A lot of software use that kind of visualization. It's nothing new.

------
abawany
This reminded me in some way of FASTech CELLworks (sic): software used in
manufacturing automation to define process flows. It had some interesting
features such as message passing via a mailbox abstraction, concurrent
execution, and a memory-based data store.

------
shortcj
This read like a long winded video sales pitch on the unbeatable game plan for
seducing women.

------
wwweston
> What we need is not more programmers.

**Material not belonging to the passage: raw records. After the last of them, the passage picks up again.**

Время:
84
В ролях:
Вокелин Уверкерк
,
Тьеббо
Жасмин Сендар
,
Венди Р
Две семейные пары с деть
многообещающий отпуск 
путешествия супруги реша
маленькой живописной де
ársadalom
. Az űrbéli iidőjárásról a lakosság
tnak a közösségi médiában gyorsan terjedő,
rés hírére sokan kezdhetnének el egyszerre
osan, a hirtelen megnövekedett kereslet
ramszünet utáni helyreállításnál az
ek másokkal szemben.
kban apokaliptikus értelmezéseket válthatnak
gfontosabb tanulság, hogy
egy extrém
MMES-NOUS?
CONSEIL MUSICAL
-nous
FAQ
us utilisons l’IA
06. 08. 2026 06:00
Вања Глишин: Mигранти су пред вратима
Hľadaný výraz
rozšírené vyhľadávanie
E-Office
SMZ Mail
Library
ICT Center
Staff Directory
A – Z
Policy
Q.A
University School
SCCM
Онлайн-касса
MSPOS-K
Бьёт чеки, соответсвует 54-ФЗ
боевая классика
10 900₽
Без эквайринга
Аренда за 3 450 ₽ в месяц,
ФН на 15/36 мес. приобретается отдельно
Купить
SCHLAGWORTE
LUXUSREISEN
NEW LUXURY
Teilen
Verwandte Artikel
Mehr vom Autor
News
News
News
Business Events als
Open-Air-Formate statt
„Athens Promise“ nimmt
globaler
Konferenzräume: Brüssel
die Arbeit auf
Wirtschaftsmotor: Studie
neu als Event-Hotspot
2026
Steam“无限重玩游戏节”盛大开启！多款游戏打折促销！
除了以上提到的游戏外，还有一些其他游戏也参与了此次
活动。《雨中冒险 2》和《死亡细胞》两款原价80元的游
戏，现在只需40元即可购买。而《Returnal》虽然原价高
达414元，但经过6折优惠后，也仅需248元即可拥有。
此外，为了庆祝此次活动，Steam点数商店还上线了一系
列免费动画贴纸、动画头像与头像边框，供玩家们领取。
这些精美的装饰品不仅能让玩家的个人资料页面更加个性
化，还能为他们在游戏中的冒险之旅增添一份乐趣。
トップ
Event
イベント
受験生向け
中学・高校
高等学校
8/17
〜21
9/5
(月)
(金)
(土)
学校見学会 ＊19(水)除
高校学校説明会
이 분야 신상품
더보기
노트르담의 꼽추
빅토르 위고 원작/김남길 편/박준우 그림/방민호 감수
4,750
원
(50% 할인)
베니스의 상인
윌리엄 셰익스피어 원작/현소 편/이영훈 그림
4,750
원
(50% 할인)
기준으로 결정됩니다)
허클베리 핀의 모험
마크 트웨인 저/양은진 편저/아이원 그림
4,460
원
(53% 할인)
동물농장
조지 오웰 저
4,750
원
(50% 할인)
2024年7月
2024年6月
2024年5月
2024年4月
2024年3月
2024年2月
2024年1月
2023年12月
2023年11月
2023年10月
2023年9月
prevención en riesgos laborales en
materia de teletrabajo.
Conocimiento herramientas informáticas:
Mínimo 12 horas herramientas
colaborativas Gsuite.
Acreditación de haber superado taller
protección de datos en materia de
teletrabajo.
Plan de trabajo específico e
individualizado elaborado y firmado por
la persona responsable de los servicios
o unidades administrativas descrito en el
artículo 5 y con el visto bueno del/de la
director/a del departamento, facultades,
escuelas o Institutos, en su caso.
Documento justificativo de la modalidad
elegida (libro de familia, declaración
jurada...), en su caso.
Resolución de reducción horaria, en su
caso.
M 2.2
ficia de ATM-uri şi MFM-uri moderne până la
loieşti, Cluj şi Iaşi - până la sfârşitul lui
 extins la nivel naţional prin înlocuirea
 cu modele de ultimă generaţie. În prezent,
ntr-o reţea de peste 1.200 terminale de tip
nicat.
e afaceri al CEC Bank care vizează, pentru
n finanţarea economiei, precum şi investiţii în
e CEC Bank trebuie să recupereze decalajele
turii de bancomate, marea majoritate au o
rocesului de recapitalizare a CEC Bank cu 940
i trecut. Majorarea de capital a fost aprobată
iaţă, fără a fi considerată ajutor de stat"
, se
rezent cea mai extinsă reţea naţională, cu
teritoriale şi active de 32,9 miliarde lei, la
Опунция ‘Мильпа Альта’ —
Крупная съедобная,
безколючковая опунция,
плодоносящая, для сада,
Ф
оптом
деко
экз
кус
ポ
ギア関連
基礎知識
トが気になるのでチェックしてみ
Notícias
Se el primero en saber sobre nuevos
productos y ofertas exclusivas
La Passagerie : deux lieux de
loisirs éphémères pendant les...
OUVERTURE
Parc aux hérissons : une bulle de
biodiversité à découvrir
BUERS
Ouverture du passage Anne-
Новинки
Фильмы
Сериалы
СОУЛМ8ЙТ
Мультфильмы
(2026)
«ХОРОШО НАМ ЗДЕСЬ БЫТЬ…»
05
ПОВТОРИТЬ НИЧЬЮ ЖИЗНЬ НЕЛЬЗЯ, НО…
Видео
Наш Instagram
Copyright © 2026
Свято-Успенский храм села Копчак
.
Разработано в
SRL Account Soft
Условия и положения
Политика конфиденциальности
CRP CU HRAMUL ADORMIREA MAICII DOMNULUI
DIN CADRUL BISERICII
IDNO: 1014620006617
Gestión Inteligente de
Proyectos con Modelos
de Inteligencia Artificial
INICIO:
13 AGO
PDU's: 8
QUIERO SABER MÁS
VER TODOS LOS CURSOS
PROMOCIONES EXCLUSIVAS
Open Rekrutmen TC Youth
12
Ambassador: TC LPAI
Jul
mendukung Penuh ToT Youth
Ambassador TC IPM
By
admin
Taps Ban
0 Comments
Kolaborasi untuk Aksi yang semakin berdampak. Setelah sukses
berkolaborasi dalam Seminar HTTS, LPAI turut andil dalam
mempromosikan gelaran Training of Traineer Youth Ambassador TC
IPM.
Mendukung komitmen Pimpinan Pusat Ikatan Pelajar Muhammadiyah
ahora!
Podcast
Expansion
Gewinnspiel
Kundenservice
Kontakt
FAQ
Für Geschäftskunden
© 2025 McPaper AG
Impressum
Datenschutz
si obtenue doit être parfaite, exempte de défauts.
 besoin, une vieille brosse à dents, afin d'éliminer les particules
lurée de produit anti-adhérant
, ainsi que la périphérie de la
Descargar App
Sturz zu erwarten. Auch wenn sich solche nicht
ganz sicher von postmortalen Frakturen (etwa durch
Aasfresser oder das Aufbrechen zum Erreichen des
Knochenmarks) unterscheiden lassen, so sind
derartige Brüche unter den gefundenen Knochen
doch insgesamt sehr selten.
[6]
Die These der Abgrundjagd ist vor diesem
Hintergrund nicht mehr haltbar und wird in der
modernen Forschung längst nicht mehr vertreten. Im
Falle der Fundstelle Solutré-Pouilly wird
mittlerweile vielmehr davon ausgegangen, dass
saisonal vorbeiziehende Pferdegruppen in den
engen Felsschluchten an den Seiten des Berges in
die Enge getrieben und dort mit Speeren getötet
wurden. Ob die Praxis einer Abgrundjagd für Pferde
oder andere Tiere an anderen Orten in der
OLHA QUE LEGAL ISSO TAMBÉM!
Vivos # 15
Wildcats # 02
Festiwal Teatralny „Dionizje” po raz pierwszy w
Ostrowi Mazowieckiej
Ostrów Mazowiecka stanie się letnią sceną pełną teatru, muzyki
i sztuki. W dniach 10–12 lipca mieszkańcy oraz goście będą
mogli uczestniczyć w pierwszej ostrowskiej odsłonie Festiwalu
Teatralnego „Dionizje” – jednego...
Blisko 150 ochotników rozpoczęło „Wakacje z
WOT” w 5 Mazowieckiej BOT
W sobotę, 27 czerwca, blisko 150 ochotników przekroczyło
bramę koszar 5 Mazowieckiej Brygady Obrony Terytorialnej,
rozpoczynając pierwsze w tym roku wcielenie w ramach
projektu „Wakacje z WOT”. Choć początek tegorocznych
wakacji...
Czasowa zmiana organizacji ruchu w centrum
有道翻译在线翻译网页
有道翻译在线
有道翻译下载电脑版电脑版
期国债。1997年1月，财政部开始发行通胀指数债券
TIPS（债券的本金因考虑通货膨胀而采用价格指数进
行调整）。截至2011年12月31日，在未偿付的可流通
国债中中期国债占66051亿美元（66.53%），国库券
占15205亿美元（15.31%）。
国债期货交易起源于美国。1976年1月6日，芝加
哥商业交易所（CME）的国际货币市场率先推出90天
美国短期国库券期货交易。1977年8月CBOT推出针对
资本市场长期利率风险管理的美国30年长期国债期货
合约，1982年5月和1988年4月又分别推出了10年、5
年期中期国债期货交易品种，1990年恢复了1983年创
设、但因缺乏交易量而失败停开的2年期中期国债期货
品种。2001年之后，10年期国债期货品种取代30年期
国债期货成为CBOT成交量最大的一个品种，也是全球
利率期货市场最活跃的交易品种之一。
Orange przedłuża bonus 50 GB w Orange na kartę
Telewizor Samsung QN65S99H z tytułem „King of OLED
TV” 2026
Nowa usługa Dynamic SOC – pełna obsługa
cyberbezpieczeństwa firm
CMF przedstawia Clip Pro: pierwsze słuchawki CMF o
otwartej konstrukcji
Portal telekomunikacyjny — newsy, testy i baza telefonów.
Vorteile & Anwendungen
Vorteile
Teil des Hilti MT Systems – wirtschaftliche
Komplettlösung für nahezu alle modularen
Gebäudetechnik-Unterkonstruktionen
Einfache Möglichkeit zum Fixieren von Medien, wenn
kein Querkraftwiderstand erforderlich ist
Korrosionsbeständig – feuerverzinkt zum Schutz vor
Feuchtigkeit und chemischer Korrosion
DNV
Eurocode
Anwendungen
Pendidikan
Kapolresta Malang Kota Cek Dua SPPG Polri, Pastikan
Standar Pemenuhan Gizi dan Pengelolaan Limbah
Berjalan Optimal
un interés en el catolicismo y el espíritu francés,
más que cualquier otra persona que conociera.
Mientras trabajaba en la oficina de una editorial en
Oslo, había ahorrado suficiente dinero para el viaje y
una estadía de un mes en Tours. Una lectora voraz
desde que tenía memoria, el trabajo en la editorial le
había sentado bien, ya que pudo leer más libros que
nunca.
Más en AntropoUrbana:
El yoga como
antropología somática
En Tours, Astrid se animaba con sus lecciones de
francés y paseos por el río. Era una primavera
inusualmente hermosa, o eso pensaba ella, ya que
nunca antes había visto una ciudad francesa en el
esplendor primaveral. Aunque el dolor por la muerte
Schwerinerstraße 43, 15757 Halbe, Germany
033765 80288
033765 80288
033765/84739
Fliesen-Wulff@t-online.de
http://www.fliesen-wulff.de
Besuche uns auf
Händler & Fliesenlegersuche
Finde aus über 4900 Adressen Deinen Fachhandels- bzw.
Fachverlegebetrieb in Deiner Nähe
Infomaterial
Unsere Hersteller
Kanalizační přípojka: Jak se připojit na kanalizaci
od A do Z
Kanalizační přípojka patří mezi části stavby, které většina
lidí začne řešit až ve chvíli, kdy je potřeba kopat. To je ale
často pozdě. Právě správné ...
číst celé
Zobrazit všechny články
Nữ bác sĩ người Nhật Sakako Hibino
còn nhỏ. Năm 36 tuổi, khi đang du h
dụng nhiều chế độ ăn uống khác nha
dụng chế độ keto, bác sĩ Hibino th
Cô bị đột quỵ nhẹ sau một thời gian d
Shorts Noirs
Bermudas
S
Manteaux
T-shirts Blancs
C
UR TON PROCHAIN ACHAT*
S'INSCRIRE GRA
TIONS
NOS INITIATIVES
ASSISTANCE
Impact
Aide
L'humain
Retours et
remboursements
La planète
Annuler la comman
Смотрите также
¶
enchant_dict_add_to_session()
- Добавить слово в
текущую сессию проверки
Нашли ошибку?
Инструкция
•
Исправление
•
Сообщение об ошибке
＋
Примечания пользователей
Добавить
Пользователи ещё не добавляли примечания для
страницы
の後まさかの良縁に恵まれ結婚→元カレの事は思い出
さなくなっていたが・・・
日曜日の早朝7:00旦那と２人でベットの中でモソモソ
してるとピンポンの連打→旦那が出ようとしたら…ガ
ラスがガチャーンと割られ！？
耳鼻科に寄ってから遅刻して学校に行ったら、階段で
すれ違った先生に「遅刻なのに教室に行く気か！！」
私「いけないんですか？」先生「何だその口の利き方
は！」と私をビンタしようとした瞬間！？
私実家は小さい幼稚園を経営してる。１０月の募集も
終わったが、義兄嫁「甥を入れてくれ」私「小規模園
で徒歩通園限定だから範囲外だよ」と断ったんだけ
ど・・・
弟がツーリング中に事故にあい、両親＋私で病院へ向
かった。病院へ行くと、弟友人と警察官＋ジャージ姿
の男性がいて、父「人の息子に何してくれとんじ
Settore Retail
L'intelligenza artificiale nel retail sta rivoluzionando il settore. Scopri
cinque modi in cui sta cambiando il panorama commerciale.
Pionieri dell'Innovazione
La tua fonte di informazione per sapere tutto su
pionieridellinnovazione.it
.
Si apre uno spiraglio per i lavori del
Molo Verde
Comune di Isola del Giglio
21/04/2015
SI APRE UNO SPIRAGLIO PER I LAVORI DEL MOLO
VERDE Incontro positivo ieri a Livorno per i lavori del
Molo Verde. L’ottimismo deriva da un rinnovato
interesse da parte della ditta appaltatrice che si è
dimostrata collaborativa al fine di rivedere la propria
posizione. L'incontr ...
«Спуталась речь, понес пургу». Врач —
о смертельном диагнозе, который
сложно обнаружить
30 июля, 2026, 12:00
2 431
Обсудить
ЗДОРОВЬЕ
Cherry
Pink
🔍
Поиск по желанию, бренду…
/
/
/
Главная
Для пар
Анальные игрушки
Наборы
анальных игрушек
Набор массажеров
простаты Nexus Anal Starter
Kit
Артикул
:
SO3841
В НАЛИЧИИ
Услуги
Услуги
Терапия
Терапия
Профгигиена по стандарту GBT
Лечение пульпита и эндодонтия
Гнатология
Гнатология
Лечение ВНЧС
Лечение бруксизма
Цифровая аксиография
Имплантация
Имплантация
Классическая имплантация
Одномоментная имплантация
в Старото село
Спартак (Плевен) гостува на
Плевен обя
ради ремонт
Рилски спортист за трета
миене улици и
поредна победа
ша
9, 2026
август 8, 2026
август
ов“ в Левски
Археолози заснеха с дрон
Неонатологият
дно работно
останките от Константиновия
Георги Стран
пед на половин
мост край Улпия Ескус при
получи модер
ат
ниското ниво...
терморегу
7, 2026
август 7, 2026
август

What we need is to enable non-
> programmers to participate in the creation process, not just the ideation
> process

Why don't we need more programmers participating in the ideation process, not
just the creation process?

------
jaimebuelta
This is the kind of idea that looks fantastic, but that it's not that useful
(at least, so far). The equivalent of "Minority Report" interfaces. The
article is nothing more that a collection of cliches and hype...

------
drcode
FYI, the Clojure Pedestal Client-side framework has a similar update model to
this.

------
dbond
We're building something very similar, aiming to have demos and beta by new
year.

(Bad) signup page here if interested:
[http://www.lexasapp.com/](http://www.lexasapp.com/)

------
stormbrew
> The paradigm was so disruptive that it was suppressed by computer scientists
> for decades.

Did someone not get their "suppress the disruptive programming technique"
kickback cheque in the mail this month?

------
leke
When I saw this I immediately thought of
[Drakon]([https://en.wikipedia.org/wiki/DRAKON](https://en.wikipedia.org/wiki/DRAKON)).

------
marshray
Scratch, Lego Mindstorms, DirectShow audio graph editor, any number of lab and
process control systems.

------
romansanchez
Has any body heard of TIBCO? They've been doing this (flow-based programming)
for years(>10).

------
rbanffy
It's a real tragedy people who don't know history can't learn from it.

------
chris_mahan
being a good programmer is not about knowing how to handle the minute details;
it is about know how to handle complexity.

------
it_learnses
"The paradigm was so disruptive that it was suppressed by computer scientists
for decades." Stopped reading after that.